10.) Brutal Youth (1994): In writing the liner notes to the recent reissue on Rhino, Elvis goes to great lengths to dismiss the Attractions reunion hype that surrounded the album's release. But I say trust the art. With Nick Lowe's presence adding to the back-to-basics hype, it sounds like an Attractions album, fueled by what was easily the most inspired playing to have graced a Costello recording in years, from cuts that rock with the infectious charge of "Pony St." or "13 Steps Lead Down" to tender turns that wouldn't even think of rocking. That's what made it so exciting at the time. Well, that and the writing, of course, from the baroque-pop charms of "This is Hell" to the out-of-nowhere soul falsetto that lifts the bridge of "Clown Strike."
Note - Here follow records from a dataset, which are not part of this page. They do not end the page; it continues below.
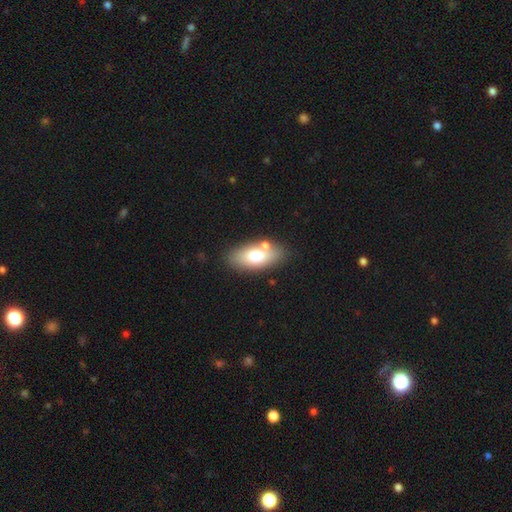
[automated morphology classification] smooth 73%, featured or disk 19%, star or artifact 8%. Down the decision tree: how rounded — in between (89%); merging — none (75%).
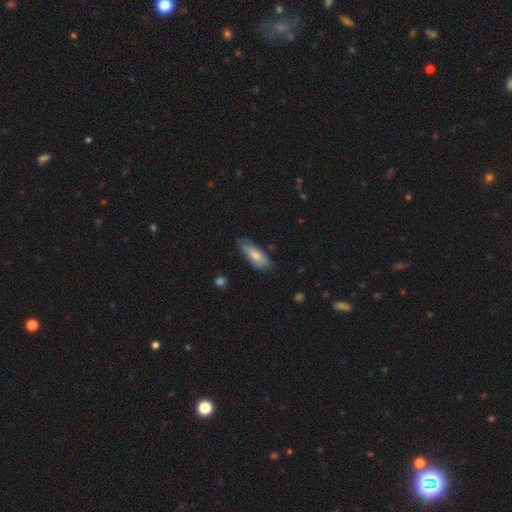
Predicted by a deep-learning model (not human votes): A smooth galaxy with no disk features (77%) that is in between round and cigar-shaped (69%).

Vote fractions:
- Smooth or featured? smooth: 77% / featured or disk: 17% / star or artifact: 6%
- How rounded? in between: 69% / cigar-shaped: 29% / round: 2%
- Merging? none: 74% / minor disturbance: 21% / major disturbance: 3% / merger: 2%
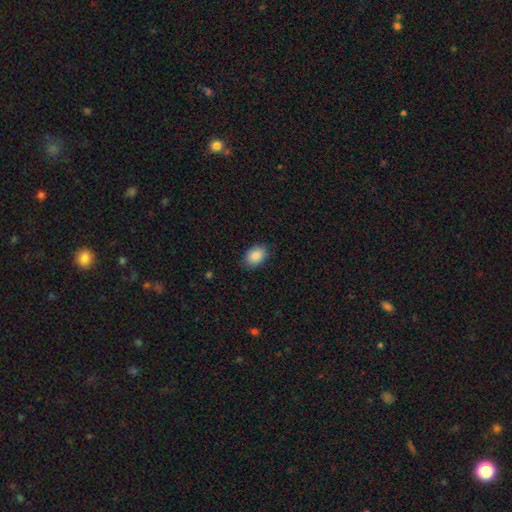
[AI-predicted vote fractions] Smooth or featured? smooth (88%)
How rounded? in between (79%)
Merging? none (84%)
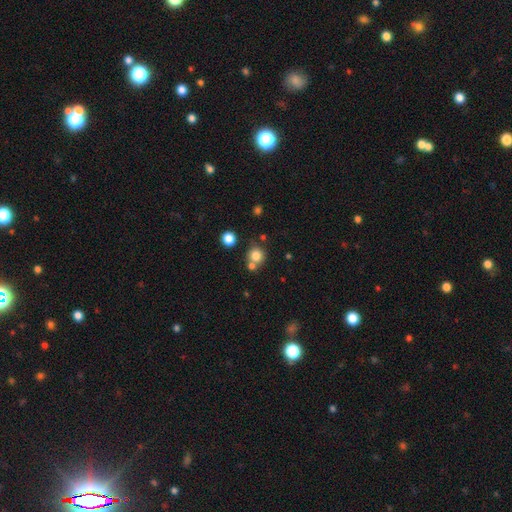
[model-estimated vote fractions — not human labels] Morphology: type=smooth (79%); roundness=round (89%); merging=none (60%).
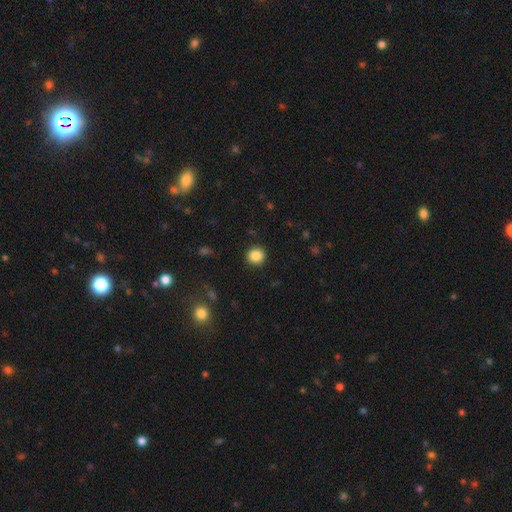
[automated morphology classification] This appears to be a smooth galaxy with no disk features (86%) that is round (90%). Merging: none (91%).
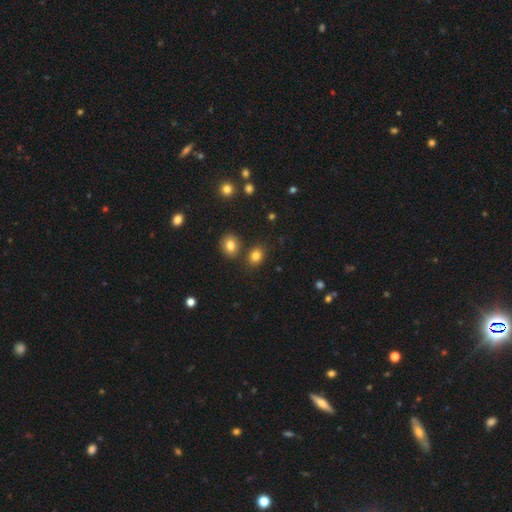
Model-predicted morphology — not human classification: A smooth galaxy with no disk features (82%) that is round (54%). Merging: none (77%).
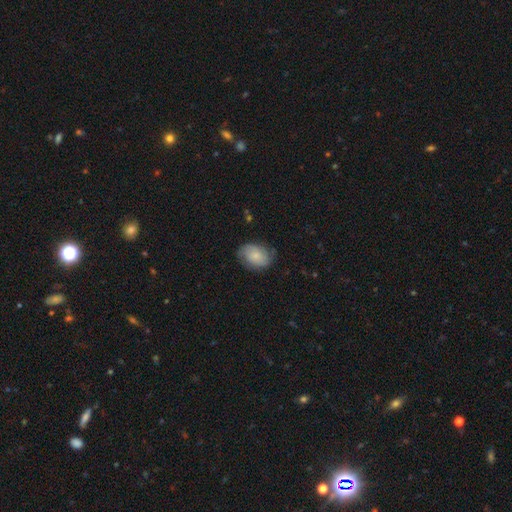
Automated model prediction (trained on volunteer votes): This is likely a smooth galaxy (65%). How rounded: clearly in between (80%). Merging: likely none (70%).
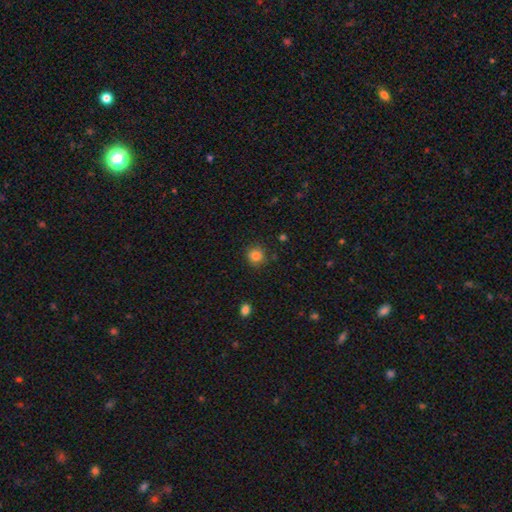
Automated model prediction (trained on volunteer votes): Smooth or featured?
  - smooth: 84% *
  - star or artifact: 11%
  - featured or disk: 5%
How rounded?
  - round: 90% *
  - in between: 9%
  - cigar-shaped: 1%
Merging?
  - none: 87% *
  - minor disturbance: 9%
  - major disturbance: 3%
  - merger: 2%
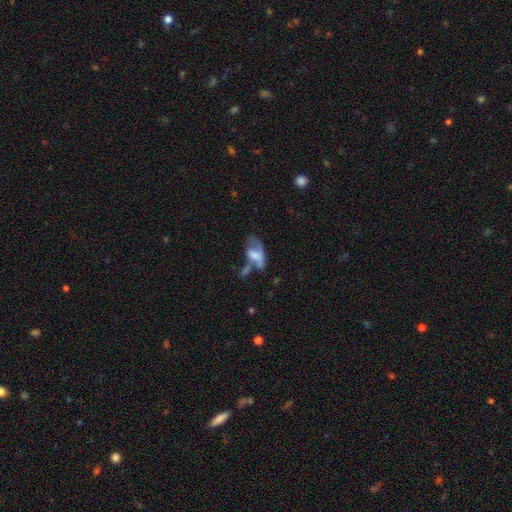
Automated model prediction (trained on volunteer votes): smooth-or-featured: smooth: 54% | featured or disk: 36% | star or artifact: 9%
  how-rounded: in between: 88% | cigar-shaped: 7% | round: 5%
  merging: major disturbance: 30% | merger: 28% | none: 22% | minor disturbance: 20%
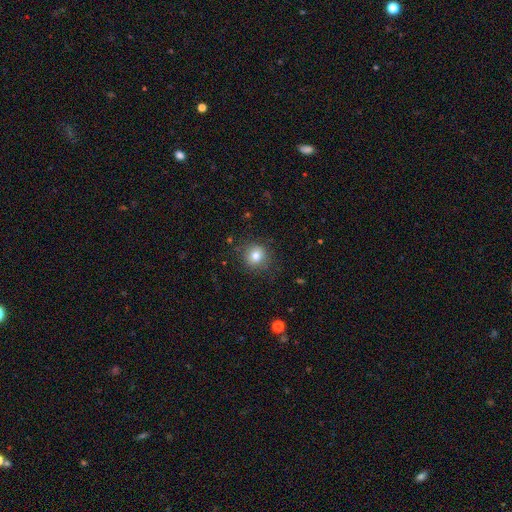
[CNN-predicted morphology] Smooth or featured: smooth — 80% (star or artifact — 12%)
How rounded: round — 90% (in between — 9%)
Merging: none — 86% (minor disturbance — 10%)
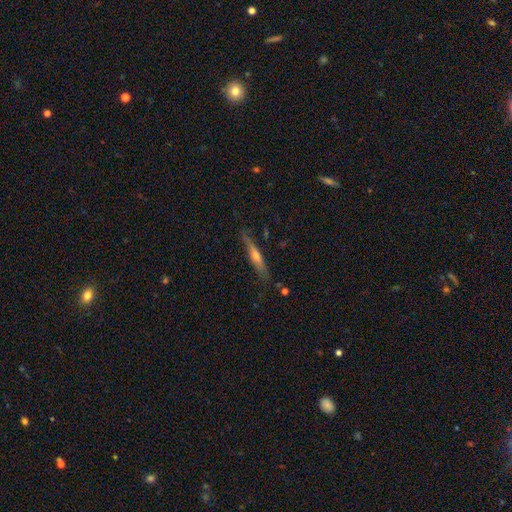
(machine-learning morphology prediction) This appears to be a featured or disk galaxy (61%) viewed edge-on (95%) with a rounded central bulge (82%). Merging: none (82%).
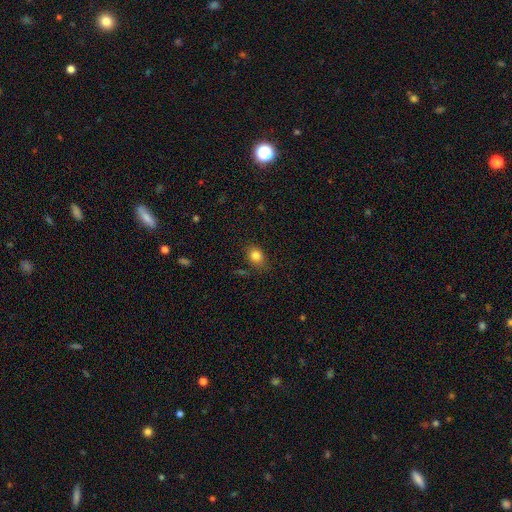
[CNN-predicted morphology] A smooth galaxy with no disk features (82%) that is in between round and cigar-shaped (61%).

Vote fractions:
- Smooth or featured? smooth: 82% / star or artifact: 11% / featured or disk: 7%
- How rounded? in between: 61% / round: 37% / cigar-shaped: 2%
- Merging? none: 79% / minor disturbance: 16% / major disturbance: 4% / merger: 2%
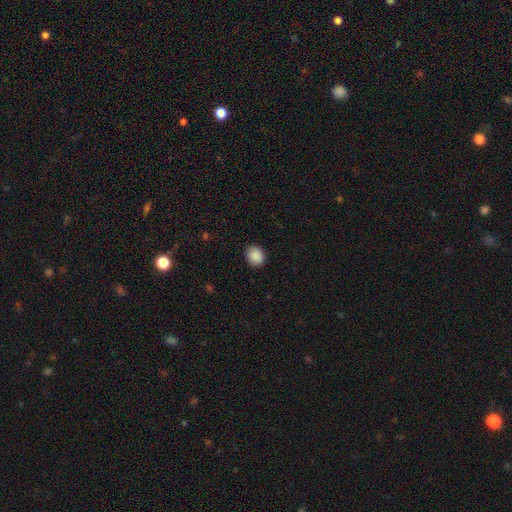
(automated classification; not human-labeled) Smooth or featured? smooth (89%)
How rounded? round (66%)
Merging? none (87%)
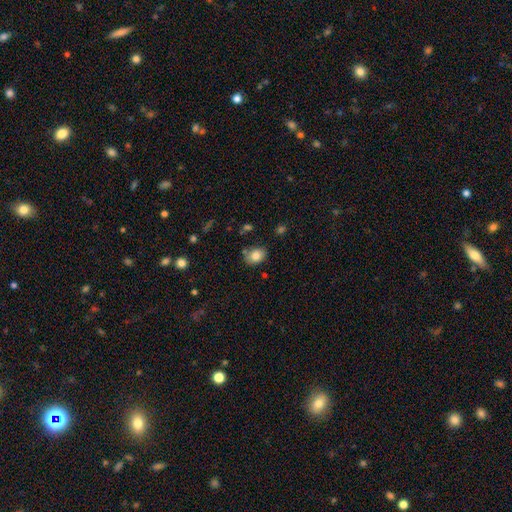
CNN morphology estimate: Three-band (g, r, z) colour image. It shows a smooth galaxy with no disk features (82%) that is in between round and cigar-shaped (62%). Merging: none (74%).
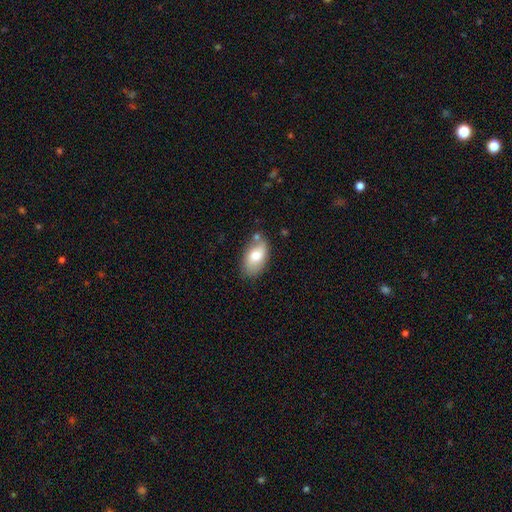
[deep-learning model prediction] Overall: smooth (71%). How rounded: in between (92%). Merging: none (69%).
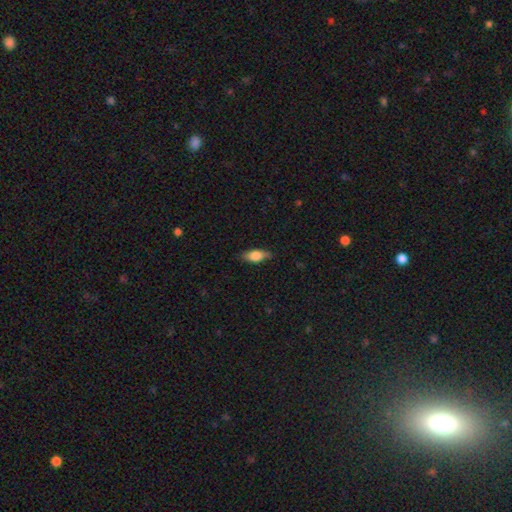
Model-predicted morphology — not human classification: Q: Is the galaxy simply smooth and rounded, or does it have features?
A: smooth — 74%.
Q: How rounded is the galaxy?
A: in between — 77%.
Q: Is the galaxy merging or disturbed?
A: none — 79%.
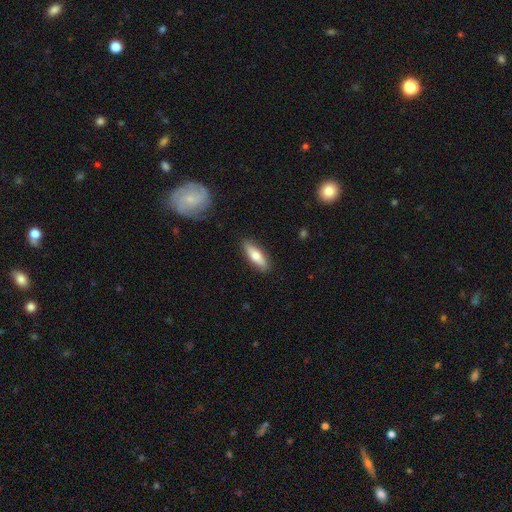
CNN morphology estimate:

11.) Almost Blue (1981): Elvis as a Nashville karaoke fiend, produced by Billy Sherrill and leaving his mark on songs made famous by the likes of Patsy Cline, George Jones and the Flying Burrito Brothers. The Attractions kick it off in raucous fashion with a rockabilly treatment of Hank Williams' great "Why Don't You Love Me (Like You Used to Do)" and take a detour through the swamp with the Rock and Roll Trio's "Honey Hush," but there are far more ballads here than rockers, and Costello does them all with style and passion.
12.) Live at the El Mocambo (1978): Captured live with the Attractions at their hungriest, this widely-bootlegged, promotional-only Canadian album with horrible sound was recorded for radio broadcast at a packed club in Toronto shortly before the release of This Year's Model. A ferocious explosion of sound, it features impassioned if trashy performances of "(I Don't Want To Go To) Chelsea," "You Belong to Me" and other This Year's Model classics while offering fans a taste of what the first one would have sounded like with the Attractions in for Clover.